◆ Texto fornecido ◆
⟨

São Paulo tem o maior número de estudantes universitários do Brasil e o mercado imobiliário mais dinâmico do país. E ambos estão se reinventando na pandemia

Poucas cidades brasileiras foram tão afetadas pela pandemia como São Paulo. Com mais de 400.000 infectados e 14.000 mortes até o fim de novembro, a capital paulista enfrenta a segunda onda de transmissão de covid-19 e o recrudescimento das regras de abertura da atividade econômica. Na segunda-feira 30 de novembro, o governo do estado de São Paulo colocou a capital e outras regiões na chamada fase amarela da quarentena, que, entre outras medidas, reduz a capacidade de atendimento do comércio de rua, shoppings e restaurantes a 40% (antes era de 60%).

“Não há espaço para o discurso alarmista de que teremos novo lockdown nem de que a pandemia acabou”, disse o prefeito reeleito Bruno Covas (PSDB). A atual crise econômica, que já impôs o fechamento de 100.000 postos de trabalho no mercado formal, pode ampliar o desemprego na maior cidade do país. Mas São Paulo também vem testemunhando mudanças intensas em diversas frentes por causa da crise sanitária.

Duas áreas são destacadas pelo ranking Melhores Cidades para Fazer Negócios, da Urban Systems: educação e mercado imobiliário. Na cidade que concentra o maior número de estudantes universitários do país e o mais dinâmico mercado imobiliário do Brasil, 2020 foi um ano de aprendizados que devem perdurar após a pandemia.

⟩

◆ Tarefas ◆
**1)** Segundo o texto sobre São Paulo na pandemia, por que a capacidade de atendimento do comércio de rua, dos shoppings e dos restaurantes passou de 60% para 40%? Responda em até três frases.
**2)** Dê sequência ao texto sobre São Paulo na pandemia a partir do ponto em que ele termina.

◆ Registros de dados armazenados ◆
⟨

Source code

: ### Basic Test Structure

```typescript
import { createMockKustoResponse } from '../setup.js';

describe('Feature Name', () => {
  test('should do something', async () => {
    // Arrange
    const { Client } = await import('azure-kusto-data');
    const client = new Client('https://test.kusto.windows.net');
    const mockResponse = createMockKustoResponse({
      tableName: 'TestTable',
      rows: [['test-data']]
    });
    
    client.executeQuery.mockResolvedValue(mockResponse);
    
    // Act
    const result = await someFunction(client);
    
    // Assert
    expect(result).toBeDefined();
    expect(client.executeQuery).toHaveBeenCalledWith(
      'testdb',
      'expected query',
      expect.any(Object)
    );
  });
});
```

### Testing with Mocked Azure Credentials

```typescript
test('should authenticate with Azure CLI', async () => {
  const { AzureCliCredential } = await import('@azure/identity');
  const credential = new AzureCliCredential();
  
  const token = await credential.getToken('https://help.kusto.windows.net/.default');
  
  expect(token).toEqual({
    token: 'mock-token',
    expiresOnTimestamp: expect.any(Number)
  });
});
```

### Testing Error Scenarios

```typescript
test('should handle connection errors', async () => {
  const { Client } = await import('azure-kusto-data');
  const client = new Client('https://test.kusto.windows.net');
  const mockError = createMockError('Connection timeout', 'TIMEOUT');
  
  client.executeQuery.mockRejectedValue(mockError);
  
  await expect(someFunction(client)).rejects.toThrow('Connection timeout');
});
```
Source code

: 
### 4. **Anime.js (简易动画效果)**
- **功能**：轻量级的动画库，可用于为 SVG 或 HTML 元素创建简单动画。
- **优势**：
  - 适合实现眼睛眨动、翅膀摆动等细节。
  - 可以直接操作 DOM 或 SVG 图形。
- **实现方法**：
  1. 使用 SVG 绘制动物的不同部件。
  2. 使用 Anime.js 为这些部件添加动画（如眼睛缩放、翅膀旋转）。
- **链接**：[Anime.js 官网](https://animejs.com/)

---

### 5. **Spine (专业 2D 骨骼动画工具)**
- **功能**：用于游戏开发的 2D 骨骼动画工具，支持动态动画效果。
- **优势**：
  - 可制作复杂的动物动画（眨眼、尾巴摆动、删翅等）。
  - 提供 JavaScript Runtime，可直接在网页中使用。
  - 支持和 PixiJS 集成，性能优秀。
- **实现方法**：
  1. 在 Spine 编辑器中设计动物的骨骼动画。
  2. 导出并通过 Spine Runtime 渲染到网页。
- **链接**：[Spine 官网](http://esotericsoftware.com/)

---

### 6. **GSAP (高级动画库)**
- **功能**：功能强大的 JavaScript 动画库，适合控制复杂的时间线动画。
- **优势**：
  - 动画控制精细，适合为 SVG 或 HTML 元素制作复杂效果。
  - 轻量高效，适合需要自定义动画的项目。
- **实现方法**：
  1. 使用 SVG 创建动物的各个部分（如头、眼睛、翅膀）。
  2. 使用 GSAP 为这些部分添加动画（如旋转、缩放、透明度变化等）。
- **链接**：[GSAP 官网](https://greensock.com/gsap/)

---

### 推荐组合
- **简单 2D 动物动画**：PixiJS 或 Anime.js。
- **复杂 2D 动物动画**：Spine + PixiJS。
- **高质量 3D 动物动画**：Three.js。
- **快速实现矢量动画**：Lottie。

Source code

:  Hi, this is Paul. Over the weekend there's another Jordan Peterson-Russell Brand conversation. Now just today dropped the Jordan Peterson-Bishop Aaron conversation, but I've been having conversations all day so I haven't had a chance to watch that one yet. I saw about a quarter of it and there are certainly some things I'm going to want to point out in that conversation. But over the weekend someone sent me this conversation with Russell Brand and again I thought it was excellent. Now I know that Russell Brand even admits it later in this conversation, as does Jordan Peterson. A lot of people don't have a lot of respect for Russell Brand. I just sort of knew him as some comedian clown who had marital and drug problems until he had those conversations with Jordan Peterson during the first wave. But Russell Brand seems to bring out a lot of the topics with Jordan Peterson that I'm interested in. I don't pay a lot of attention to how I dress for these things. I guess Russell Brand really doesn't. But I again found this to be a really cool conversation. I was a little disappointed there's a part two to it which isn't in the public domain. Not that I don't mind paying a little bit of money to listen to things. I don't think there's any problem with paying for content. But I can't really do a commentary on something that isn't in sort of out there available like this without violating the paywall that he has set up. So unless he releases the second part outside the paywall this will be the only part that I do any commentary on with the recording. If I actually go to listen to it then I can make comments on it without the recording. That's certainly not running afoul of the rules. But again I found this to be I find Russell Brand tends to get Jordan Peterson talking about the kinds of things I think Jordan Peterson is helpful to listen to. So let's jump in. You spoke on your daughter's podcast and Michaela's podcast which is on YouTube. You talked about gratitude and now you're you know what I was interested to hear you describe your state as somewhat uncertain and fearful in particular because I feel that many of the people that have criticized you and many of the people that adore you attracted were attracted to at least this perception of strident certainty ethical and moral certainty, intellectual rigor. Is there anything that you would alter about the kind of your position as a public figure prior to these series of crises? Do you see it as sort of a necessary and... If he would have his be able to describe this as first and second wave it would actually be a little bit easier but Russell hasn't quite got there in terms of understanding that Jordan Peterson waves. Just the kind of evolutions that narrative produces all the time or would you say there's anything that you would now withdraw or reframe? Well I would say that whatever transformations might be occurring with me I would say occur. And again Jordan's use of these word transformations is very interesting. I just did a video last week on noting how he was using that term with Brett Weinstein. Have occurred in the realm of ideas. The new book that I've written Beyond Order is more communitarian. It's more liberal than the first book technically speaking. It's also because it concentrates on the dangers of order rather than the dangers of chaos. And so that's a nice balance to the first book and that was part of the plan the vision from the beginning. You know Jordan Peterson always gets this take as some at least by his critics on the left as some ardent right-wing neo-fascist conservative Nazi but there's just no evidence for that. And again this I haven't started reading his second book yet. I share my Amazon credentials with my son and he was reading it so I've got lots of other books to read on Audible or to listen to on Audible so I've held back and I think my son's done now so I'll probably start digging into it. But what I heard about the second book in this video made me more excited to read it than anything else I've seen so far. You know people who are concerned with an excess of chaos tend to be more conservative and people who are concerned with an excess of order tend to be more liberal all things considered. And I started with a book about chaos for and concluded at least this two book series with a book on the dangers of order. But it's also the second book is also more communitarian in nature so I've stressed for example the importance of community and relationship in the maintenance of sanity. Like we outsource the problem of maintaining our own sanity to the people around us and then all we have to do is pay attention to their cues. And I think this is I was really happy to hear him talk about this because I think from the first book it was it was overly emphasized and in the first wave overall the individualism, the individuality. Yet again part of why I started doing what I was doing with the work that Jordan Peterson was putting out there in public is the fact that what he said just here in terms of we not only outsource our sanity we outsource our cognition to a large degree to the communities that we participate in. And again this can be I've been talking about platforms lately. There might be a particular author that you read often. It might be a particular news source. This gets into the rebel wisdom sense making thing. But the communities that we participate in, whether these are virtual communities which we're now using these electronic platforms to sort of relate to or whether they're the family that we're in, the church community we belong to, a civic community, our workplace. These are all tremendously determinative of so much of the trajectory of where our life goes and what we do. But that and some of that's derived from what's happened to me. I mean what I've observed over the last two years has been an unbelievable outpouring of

⟩

◆ Tarefas resolvidas ◆
**1)** A capacidade caiu porque, na segunda-feira 30 de novembro, o governo do estado de São Paulo colocou a capital e outras regiões na fase amarela da quarentena. Entre outras medidas, essa fase reduz a capacidade de atendimento desses estabelecimentos a 40%.

**2)**
Universidades e faculdades na cidade concentram 15% das matrículas do ensino superior do país. Com a pandemia, todas tiveram de adotar rapidamente o ensino à distância — apenas 18% dos alunos estudavam remotamente antes da covid-19. Com quase 10.000 alunos de graduação e pós-graduação, a escola de negócios Insper teve de criar um modelo online em dez dias em março.

Desde então, a gestão do Insper acompanha diariamente as 140 aulas diárias que a instituição oferece para monitorar o aprendizado dos alunos. “Descobrimos problemas causados na pandemia e outros que existiam antes mesmo da quarentena”, diz Marcos Lisboa, presidente da instituição. Apenas parte das atividades voltou ao modelo presencial com a flexibilização das atividades do setor de ensino em outubro.

Mesmo na pandemia, o Insper lançou um novo curso, o de direito, que há dois anos vinha sendo planejado. Sem clareza de quando a rotina poderá ser retomada, a escola avalia o que pode ser incorporado no pós-pandemia. “Há aulas e atividades que precisam ser presenciais, pois a interação leva à inovação. Mas há outras que permitem o ensino à distância sem prejuízo. Existe espaço para um modelo híbrido na educação”, diz Lisboa.

Desafios semelhantes enfrenta o setor imobiliário, que sofreu um baque forte nos primeiros meses da quarentena. Mas a adesão ao home office obrigou as famílias a repensar o espaço doméstico, no qual era preciso comportar também espaços para o trabalho remoto. “Em setembro, vimos uma explosão na demanda residencial na capital. Dos imóveis de luxo aos da classe média, o mercado está se movimentando”, diz Marcelo Pessoa, presidente da Locke Engenharia, que começa 2021 com nove empreendimentos em construção.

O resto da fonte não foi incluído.